Segment-based interactive-predictive protocol:
The user is allowed to validate non-overlapping segments of the hypothesis, in addition to correcting wrong words. In this case, the search is reformulated as the generation of the optimal sequence of non-validated segments. In the next hypothesis, the order of the validated segments is conserved, but the positions of the validated segments are unknown beforehand. The search algorithm first estimates the length of the non-validated segments. To this end, it “looks ahead” into the next decoding steps. The non-validated segments are expanded until a maximum length L. Once the length of the non-validated segment has been estimated, words belonging to that segment are generated following the regular beam search.Character-level interaction:
It is useful for the user to be able to interact with the INMT system at character-level. However, character-based NMT is much slower than (sub)word-based NMT because the segments are longer. This would affect the system response time and could cause an inadequate user experience. To overcome this issue, the feedback signal is introduced by the user at the character-level, while the system internally works at the (sub)word level. Thus the correction can be at the u-th position of the i-th word of the hypothesis. The INMT system needs to generate a word constrained by positions 1 to u. This is performed by using a mask on the target vocabulary, which filters those words that are incompatible with this constraint.Unknown words:
The user will likely introduce out-of-vocabulary words. These words can be mapped to a specific token (such as “<unk>”), and then replaced by the original word introduced by the user.

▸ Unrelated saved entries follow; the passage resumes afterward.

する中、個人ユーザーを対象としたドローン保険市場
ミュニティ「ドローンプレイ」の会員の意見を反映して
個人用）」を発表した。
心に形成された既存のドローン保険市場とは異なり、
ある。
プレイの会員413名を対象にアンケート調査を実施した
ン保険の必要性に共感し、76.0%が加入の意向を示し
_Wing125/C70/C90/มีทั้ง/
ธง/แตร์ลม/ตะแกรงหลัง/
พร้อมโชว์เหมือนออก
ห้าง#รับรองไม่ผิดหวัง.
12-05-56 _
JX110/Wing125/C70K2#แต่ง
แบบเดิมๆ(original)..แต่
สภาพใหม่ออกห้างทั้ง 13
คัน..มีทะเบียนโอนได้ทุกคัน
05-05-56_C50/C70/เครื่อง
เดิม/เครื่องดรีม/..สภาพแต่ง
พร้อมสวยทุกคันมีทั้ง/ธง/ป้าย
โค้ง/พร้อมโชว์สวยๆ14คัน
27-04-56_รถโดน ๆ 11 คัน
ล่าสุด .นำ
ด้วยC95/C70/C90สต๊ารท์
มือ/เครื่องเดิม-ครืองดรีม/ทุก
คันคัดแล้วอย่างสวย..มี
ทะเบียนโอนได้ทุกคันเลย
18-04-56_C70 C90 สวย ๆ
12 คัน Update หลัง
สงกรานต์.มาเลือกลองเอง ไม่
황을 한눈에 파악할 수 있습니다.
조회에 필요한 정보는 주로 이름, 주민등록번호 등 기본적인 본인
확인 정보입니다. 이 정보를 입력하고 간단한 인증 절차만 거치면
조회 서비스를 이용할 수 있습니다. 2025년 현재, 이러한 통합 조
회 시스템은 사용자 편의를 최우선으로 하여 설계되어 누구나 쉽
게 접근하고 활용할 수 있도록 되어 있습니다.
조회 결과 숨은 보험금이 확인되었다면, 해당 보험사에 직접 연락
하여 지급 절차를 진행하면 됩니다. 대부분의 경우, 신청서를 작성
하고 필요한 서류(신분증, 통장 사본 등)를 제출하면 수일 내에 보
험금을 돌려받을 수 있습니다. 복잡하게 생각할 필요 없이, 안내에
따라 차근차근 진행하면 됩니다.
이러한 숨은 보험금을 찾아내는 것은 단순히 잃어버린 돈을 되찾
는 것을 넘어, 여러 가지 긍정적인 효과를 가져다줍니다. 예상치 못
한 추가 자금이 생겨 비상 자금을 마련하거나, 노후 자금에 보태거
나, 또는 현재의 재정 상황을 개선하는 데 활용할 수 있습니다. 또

Another approach consists of splitting the unknown word into smaller, known, subwords.Results and discussion
The authors carry out an evaluation of their method on five different corpora, using metrics assessing human effort: the word stroke ratio (WSR) and the mouse action ratio (MAR). The NMT system used in the evaluation is a recurrent neural network. According to the results, neural models obtained significant improvements in effort reduction over a state-of-the-art phrase-based system. The segment-based protocol lowered the typing effort required by the user more than the prefix-based protocol.
Because decoding in interactive neural MT is based on a search constrained by the user corrections, this work connects to some novel ideas which make constrained decoding more natural and efficient. Recently, new classes of transformer models have been proposed, in which the output is not generated left-to-right, but with edit operations such as deletions, insertions or repositions (see post #86 and #118). In these models, you don’t need to re-generate the translation from scratch if you want to post-edit an hypothesis. The decoding can start from the current hypothesis and perform only the required edit operations. Thus constrained decoding for interactive neural MT just means starting the generation of the corrected hypothesis with the segments validated by the user, and letting the edit-based model generate the rest. The validated segments can be taken as hard constraints by preventing deletion operations on them.